So with your way of thinking we end up with a simulator good for the computers that are old or low-end. But without the benefits of computer evolution. Why is this a good approach?
Once you look at the facts, the opposite is currently the case - indeed, FlightGear, with its current default settings, will often segfault for people with old hardware, simply because those defaults don't scale too well, i.e. will use unsupported features. And that has nothing to do with entirely optional features like ALS and/or Rembrandt.
This has much more to do with the monolithic nature of the FlightGear process, and its extremely monolithic initialization process, with the majority of subsystems being added unconditionally, with the defaults often not working too well for much older hardware.
So on the one hand we have people like you complaining that the FG default settings look "archaic" and are simply too basic for modern hardware, while we have other users, who frankly are no longer able to run FG without tons of customizing first.
Ironically, however, scaling up is much easier for people (and typically even exposed via the UI) than doing the opposite, for which you need to be really familiar with FG internals (just look at the minimal startup profile on the wiki).

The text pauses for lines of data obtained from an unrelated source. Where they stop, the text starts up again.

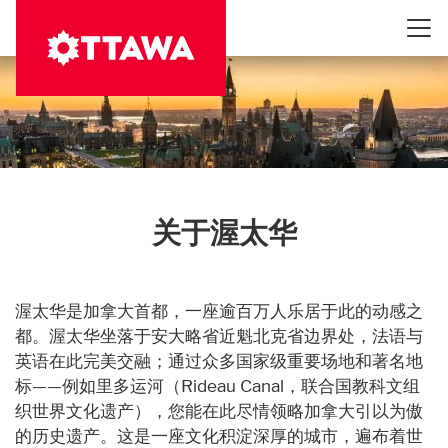
跳
转
到
主
要
内
容
关于渥太华
渥太华是加拿大首都，一座逾百万人乐居于此的动感之
都。渥太华坐落于安大略省近魁北克省边界处，法语与
英语在此完美交融；通过众多国家级重要场地和著名地
标——例如里多运河（Rideau Canal，联合国教科文组
织世界文化遗产），您能在此尽情领略加拿大引以为傲
的历史遗产。这是一座文化积淀深厚的城市，遍布着世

What people have been contemplating to explore/do for a while is implementing a framework for doing dynamic "feature-scaling", i.e. where a safe subset of FlightGear would be booted (as per the minimal startup profile) and the rest (effects, shaders, ALS or Rembrandt, weather systems, visibility etc) would be dynamically determined after this subset of FG is up and running - e.g. using a PID controller that is hooked up to the corresponding PagedLOD (OSG machinery).
Once you take a look at the wiki, you will find that a number of core developers have been discussing the possibilities of dynamical feature scaling, including people like Stuart, James and Rebecca
But for that to happen, it would first of all make sense to implement the required hooks to expose process internals to the property tree, so that these can be queries, but also adjusted, at run-time.
Thus, testing, benchmarking and profiling really is the first step here:
http://wiki.flightgear.org/FlightGear_Benchmark
http://wiki.flightgear.org/Testing
The next step would be feature-scaling: http://wiki.flightgear.org/Feature_Scaling
In the long term, this would also improve support for older hardware, but also for mobile platforms:
http://wiki.flightgear.org/FlightGear_and_old_Hardware
http://wiki.flightgear.org/Howto:Optimi ... le_devices
In reality, proper profiling/regression testing may not even entail having a graphics window, to see where the non-GPU related issues are coming from, which is why James has been pursuing a headless mode: http://wiki.flightgear.org/FlightGear_Headless
In other words, people are aware of the real problem here and have several solutions/approaches in mind.
But if you really want to help with that, you should also be prepared to get involved with testing - which doesn't necessarily involve patching/building FG from source, but just donating your own time to run several tests and report back with the results here.